Ryan McDonald had spent half his life working alongside critically acclaimed chefs like Josh Galliano and Cary McDowell until 2018, when he became executive chef and co-owner of Good Fortune Restaurant in Botanical Heights. Now, with Farm Spirit, McDonald has found his own rhythm, cooking what he wants, changing things up and branching out in all directions. From pantry staples to dishes at farmers markets and festivals, McDonald’s doing it with intention by building every aspect of the business on a foundation of sustainability.
Why is sustainability so important to you?
Sustainability is at the core of everything we do with Farm Spirit. We and many other farmers and food producers work their butts off to grow and raise incredible product, and it is purely my responsibility as a chef, and quite frankly as a human, to make sure it goes to good use! Whether we’re talking about farming practices, techniques and recipe development in the kitchen, or just leaving your lights on at home when you’re gone, the bottom line is just do the right things, for the right reasons. No need to overcomplicate it; just do your part in the ways that you can.
People are also reading…
What sustainable practices do you employ with Farm Spirit’s grab-and-go products and hot food pop-ups?
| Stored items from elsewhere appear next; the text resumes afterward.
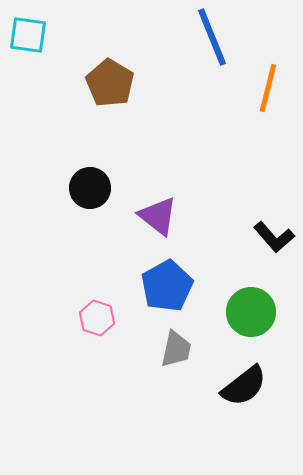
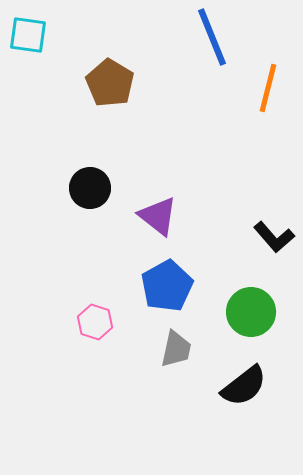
pink hexagon: moved 2 px left, 4 px down
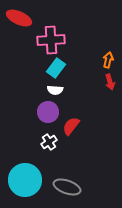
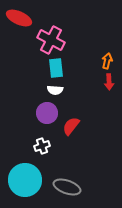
pink cross: rotated 32 degrees clockwise
orange arrow: moved 1 px left, 1 px down
cyan rectangle: rotated 42 degrees counterclockwise
red arrow: moved 1 px left; rotated 14 degrees clockwise
purple circle: moved 1 px left, 1 px down
white cross: moved 7 px left, 4 px down; rotated 14 degrees clockwise
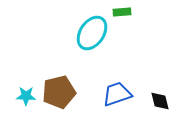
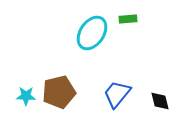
green rectangle: moved 6 px right, 7 px down
blue trapezoid: rotated 32 degrees counterclockwise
Our partnership with Such and Such Farm was built with sustainability in mind, through vertically integrating our practices. My food source is usually 300 feet from my production kitchen, and it doesn’t get much better than that. Farm Spirit utilizes extra market produce as well as what would be compost to create prepared items, which gives them a new purpose. We practice a lot of fermentation and preservation techniques that allow us to use every last bit of produce in one way or another. We butcher whole animals and use every single bit of them in unique ways. The small amount of food waste we produce goes to compost and turns into garden soil in coming years. You’ll even find the barn adorned with leftover cleaned pig bones from the stockpot. We’re just trying to do our best and look forward to continuing and improving on that.
In what ways can people be more sustainable in their own home kitchens?
There’s a few simple steps anyone can do to be more conscious in your home kitchen. Buy your food from great farmers and producers, and do so with intention! After you buy that food, eat it all, and don’t let it go to waste. There are lots of cool things to make with leftovers and scraps, and it’s a fun way to get creative in your kitchen. Lastly, I highly suggest growing a garden. Big or small, it doesn’t matter; just start with your favorite things to eat, and see how it goes. Worst case scenario, you spend some time outside in the sun and learn what you want to grow next year.